В последующие несколько минут он попеременно краснел и бледнел и весь облился ледяным потом.
Наконец, это стало совсем невыносимо.
Хайнэ снова посмотрел на Марик, ожидая своего приговора, но она сидела всё в той же позе, держа перед собой письмо в вытянутой руке и, судя по всему, так ничего и не прочитала.
— Я не могу, — засмеялась Марик, заметив его взгляд, и прикрыла лицо рукой. — Сама не знаю, что со мной такое, но я не могу сейчас его прочитать. Поверите или нет, но мне даже почему-то страшно! Видно, я слишком долго ждала это письмо. Простите меня, Хайнэ. Давайте, я прочту его чуть позже и перешлю ответ вам во дворец.
— Хорошо, — прошептал Хайнэ.
С одной стороны, это было ужасно — то, что всё снова откладывается, но с другой, Марик, получается, почувствовала, что это письмо — особенное… Почувствовала, даже не прочитав ни строчки.
Эта мысль приводила его в трепет.
— Ну раз уж вы здесь, то расскажите мне что-нибудь об Энсенте, — внезапно попросила Марик и, взяв Хайнэ за руки, усадила его рядом с собой на диван.
— Ч-что именно? — испугался тот, не ожидавший такого вопроса.
— Что угодно, да хотя бы просто какой-то эпизод из его жизни!
Хайнэ растерялся.
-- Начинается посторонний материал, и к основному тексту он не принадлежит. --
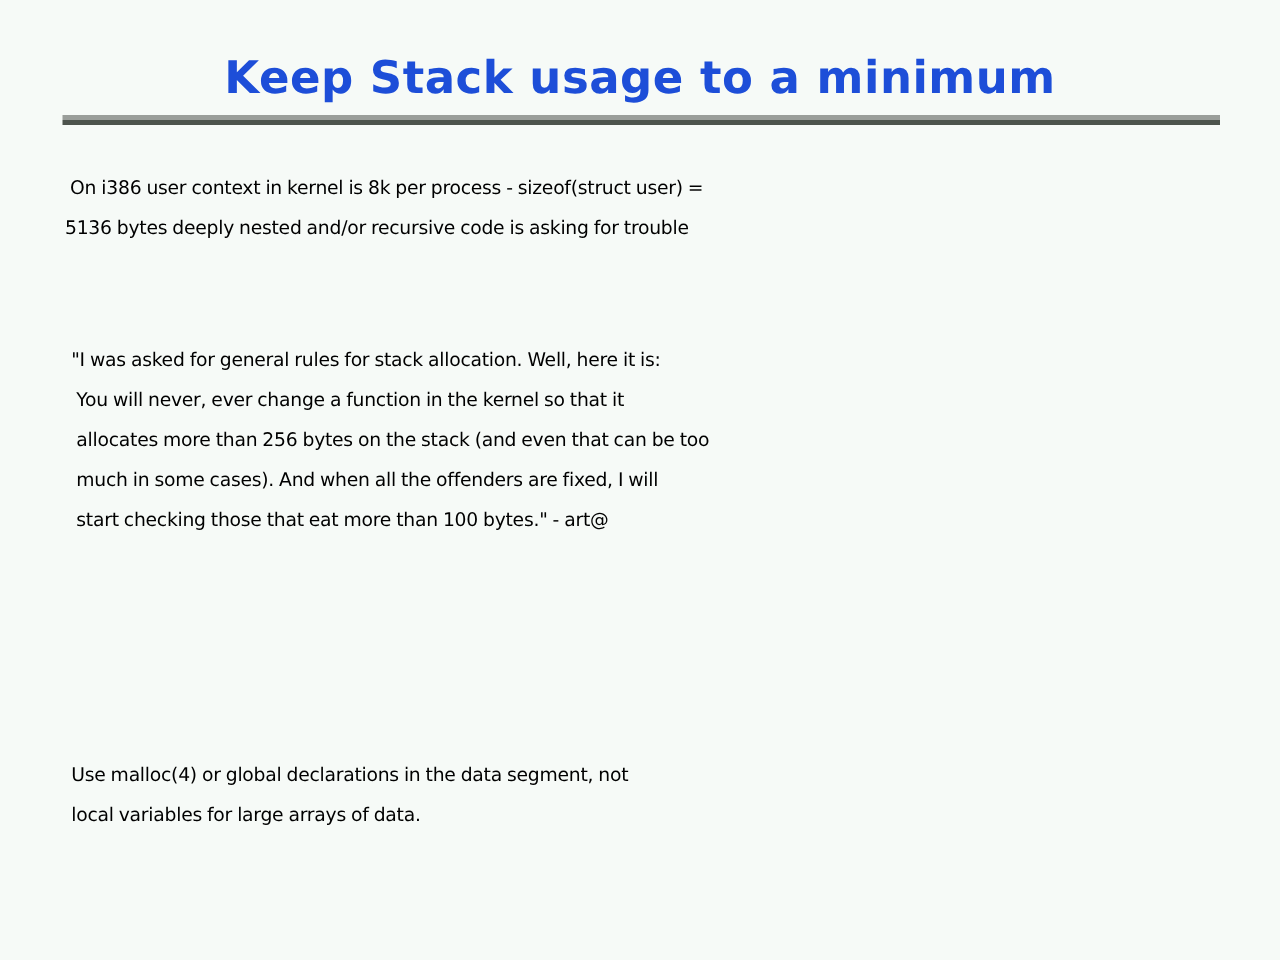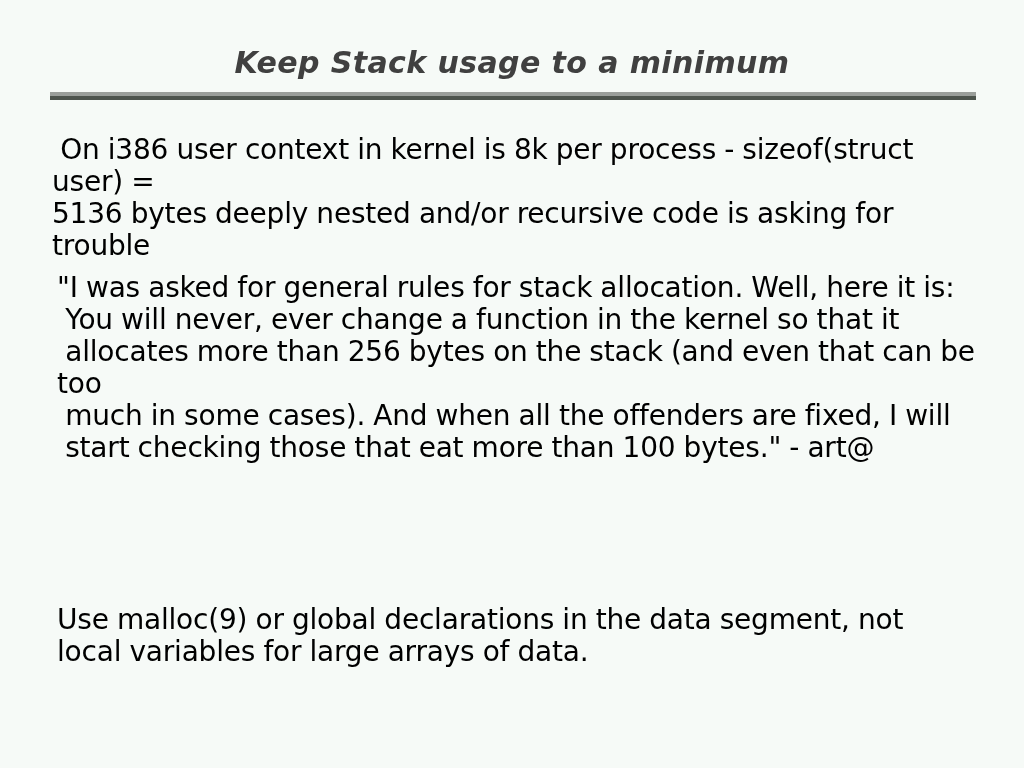--- a/index.html
+++ b/index.html
@@ -37,12 +37,11 @@
     padding: 0;
     font-family: "DejaVu Sans", sans-serif;
     font-weight: bold;
-    font-size: 30px;
+    font-size: 36px;
     line-height: 38px;
     letter-spacing: 0.4px;
-    color: #404040;
+    color: #1d4ed8;
     white-space: pre;
-    font-style: italic;
   }
 
   

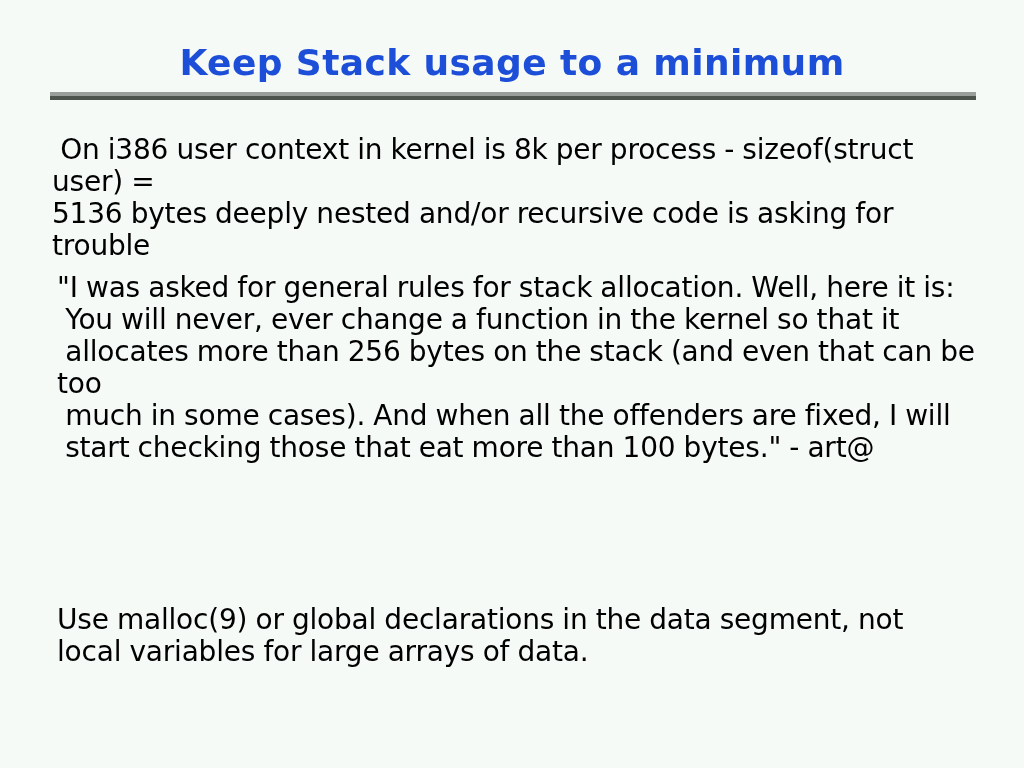--- a/index.html
+++ b/index.html
@@ -76,7 +76,7 @@
     padding: 0;
     color: #000000;
     font-family: "DejaVu Sans", sans-serif;
-    font-size: 28px;
+    font-size: 15px;
     line-height: 32px;
     white-space: pre-wrap;
     word-spacing: -0.5px;

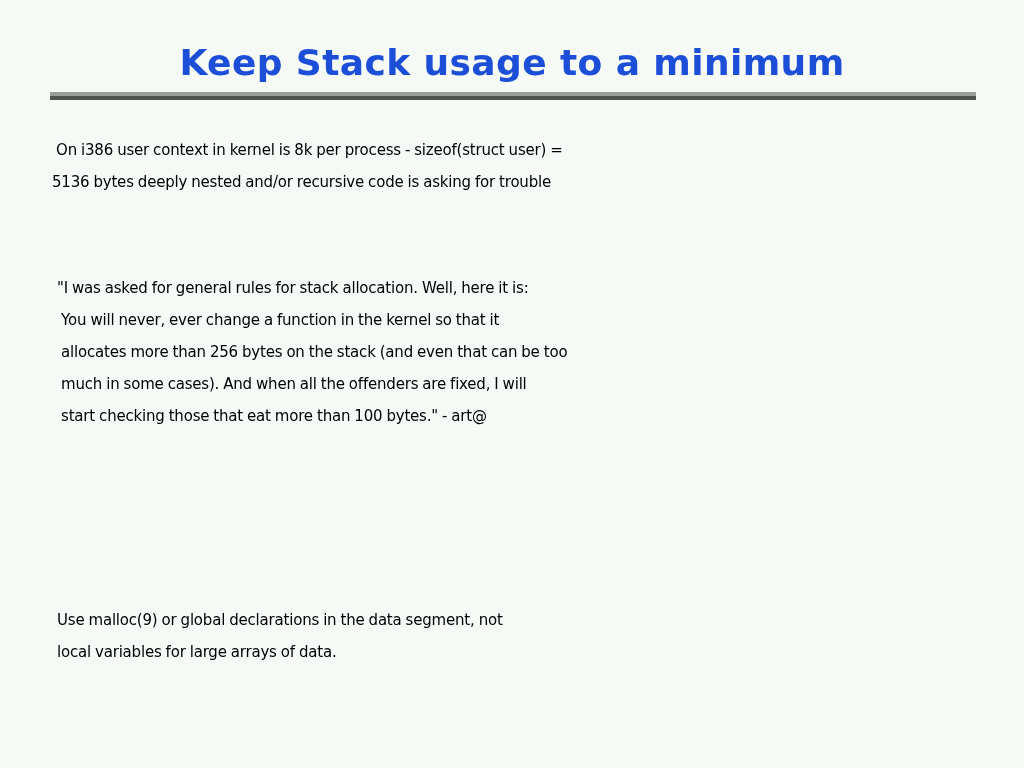--- a/index.html
+++ b/index.html
@@ -128,7 +128,7 @@
  start checking those that eat more than 100 bytes." - art@</p>
 
 
-  <p class="body-block" id="block-advice">Use malloc(9) or global declarations in the data segment, not
+  <p class="body-block" id="block-advice">Use malloc(4) or global declarations in the data segment, not
 local variables for large arrays of data.</p>
 
 </div>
Лихорадочно попытался что-нибудь придумать — но в голову, как назло, ничего не шло.
Не мог же он рассказывать Марик, к примеру, о том, что чувствовал, когда Хатори читал его повесть.
Мысли о брате натолкнули Хайнэ на спасительную идею.
Он вспомнил сцену, которую тот устроил во дворце, презрев традиции и до глубины души поразив всех гостей своим вольным поведением, и, слегка переиначив её, чтобы Марик ни о чём не догадалась, рассказал это как один из эпизодов из жизни «Энсенте Халии».
Марик хохотала и хлопала в ладоши.
Хайнэ смотрел на неё с умилением и восторгом, и в то же время в душу его закрадывалась тоска.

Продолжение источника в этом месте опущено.